Autre considération : COVID long. Des millions de personnes développeront une COVID longue invalidante, créant des conditions de marché qui devraient avoir un impact significatif non seulement sur le système de santé, mais aussi sur l’absence des employeurs et de la main-d’œuvre sur les fournisseurs et assureurs absents. Avec le diagnostic de COVID longue restant incohérent et les symptômes se manifestant différemment pour chaque individu, des organismes consultatifs comme la Coalition des employeurs en gestion de l’incapacité (DMEC) développent un ensemble de meilleures pratiques et de ressources que les employeurs pourront utiliser pour gérer les cas de COVID longue et ramener les employés au travail.
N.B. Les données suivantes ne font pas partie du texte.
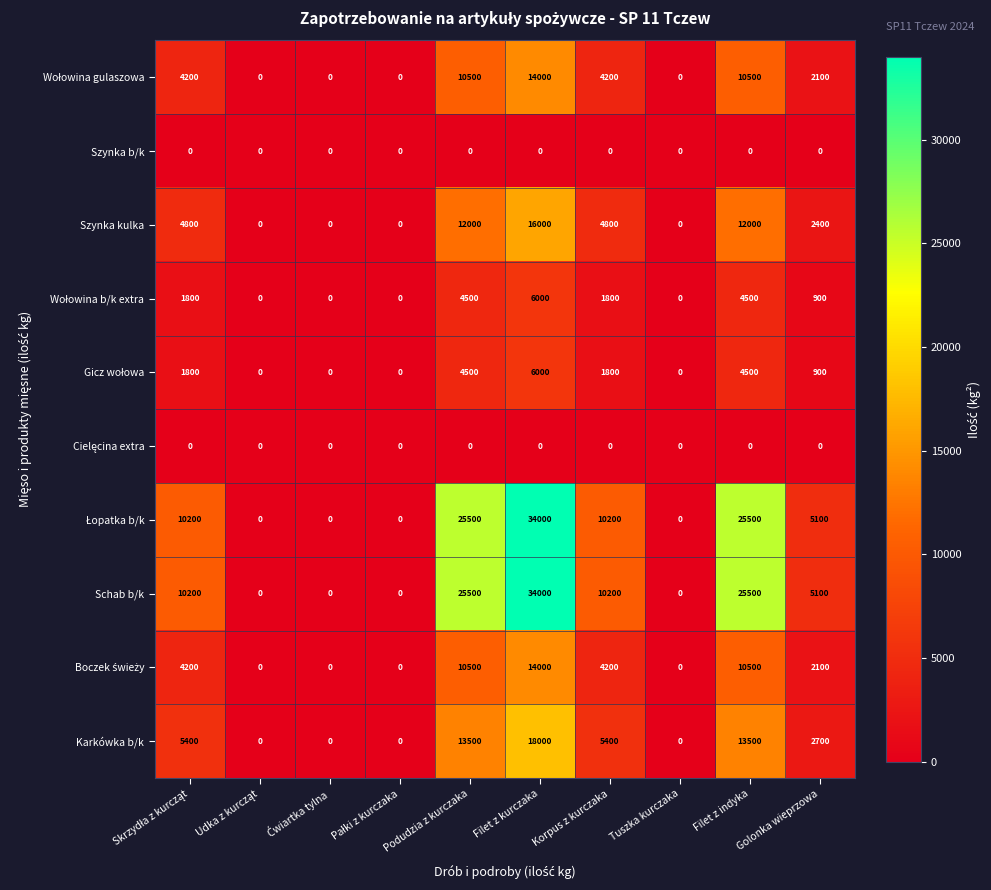

How many Szynka kulka values are between 0 and 12000?

9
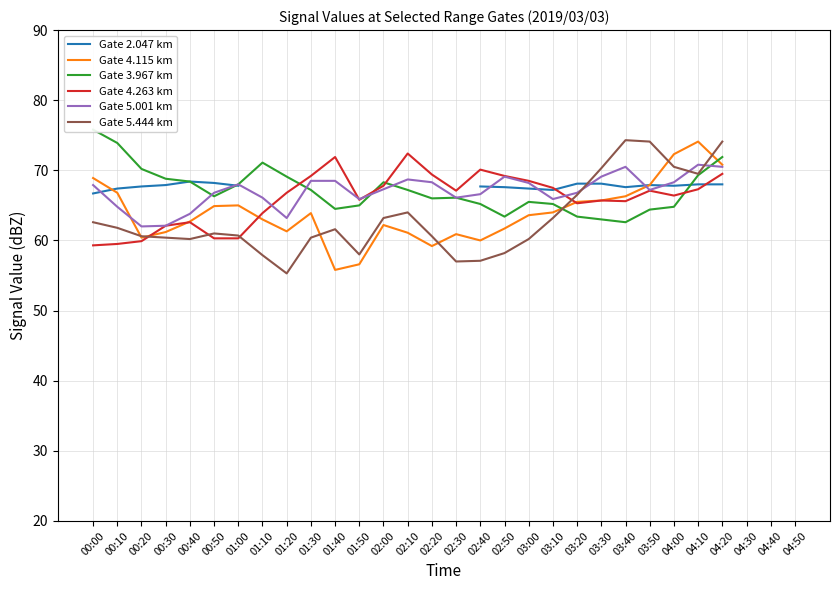

How many lines are shown in the chart?

6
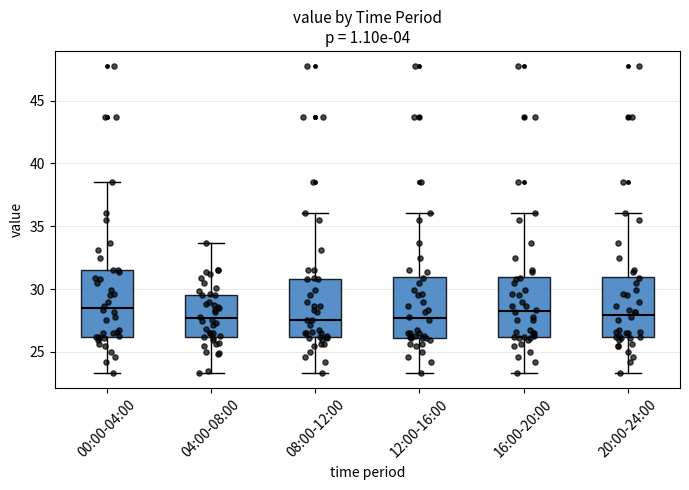

Where is the lower edge of the box for 20:00-24:00 on the y-axis? The values are not printed on the chart, so give them approximately, as read against the axis.

26.0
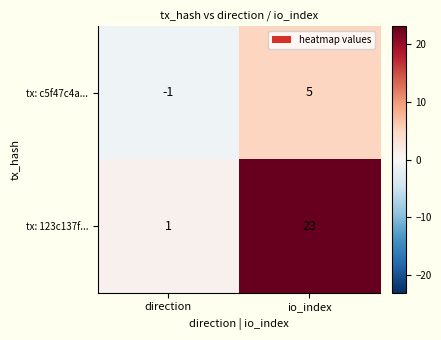

Which series has the largest range (max minus min)?

tx: 123c137f...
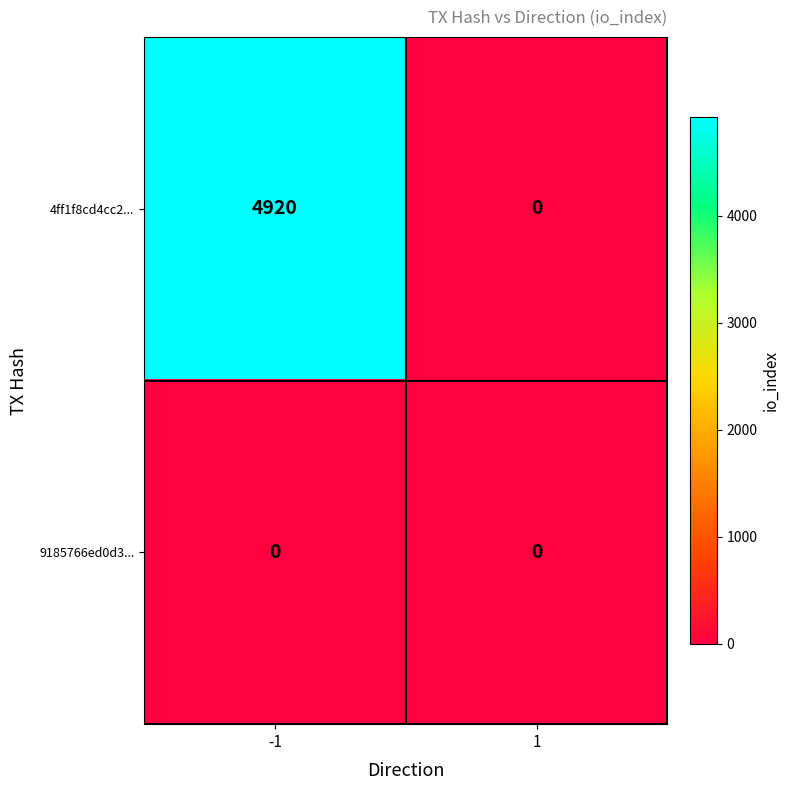

List the series in order of their peak value, lowest first.

9185766ed0d3..., 4ff1f8cd4cc2...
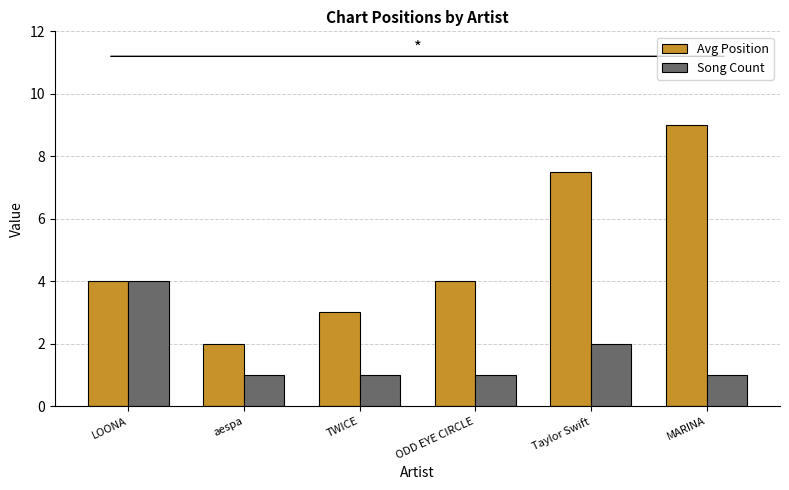

Rank the series by their average value, from lowest to highest.

Song Count, Avg Position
Cela inclut l’élaboration d’une définition cohérente et d’un calendrier cohérent de la COVID longue pour l’utilisation dans les aménagements au travail et les discussions sur le retour au travail.
De plus, le DMEC a classé la COVID longue en quatre phases et a pris en compte les employeurs faisant face à un volume élevé de cas ou faisant face à des obstacles à la divulgation des symptômes par les employés. Leur message aux employeurs est simple : pour éviter de recourir au départ comme seule option de l’employé, évaluez la situation en utilisant les stratégies traditionnelles de gestion des absences au travail tout en mettant l’accent sur les capacités fonctionnelles et cognitives de l’individu.
En travaillant ensemble, employeurs et employés peuvent identifier des solutions et des options de soutien qui permettent à tous de continuer à avancer vers leur mission commune.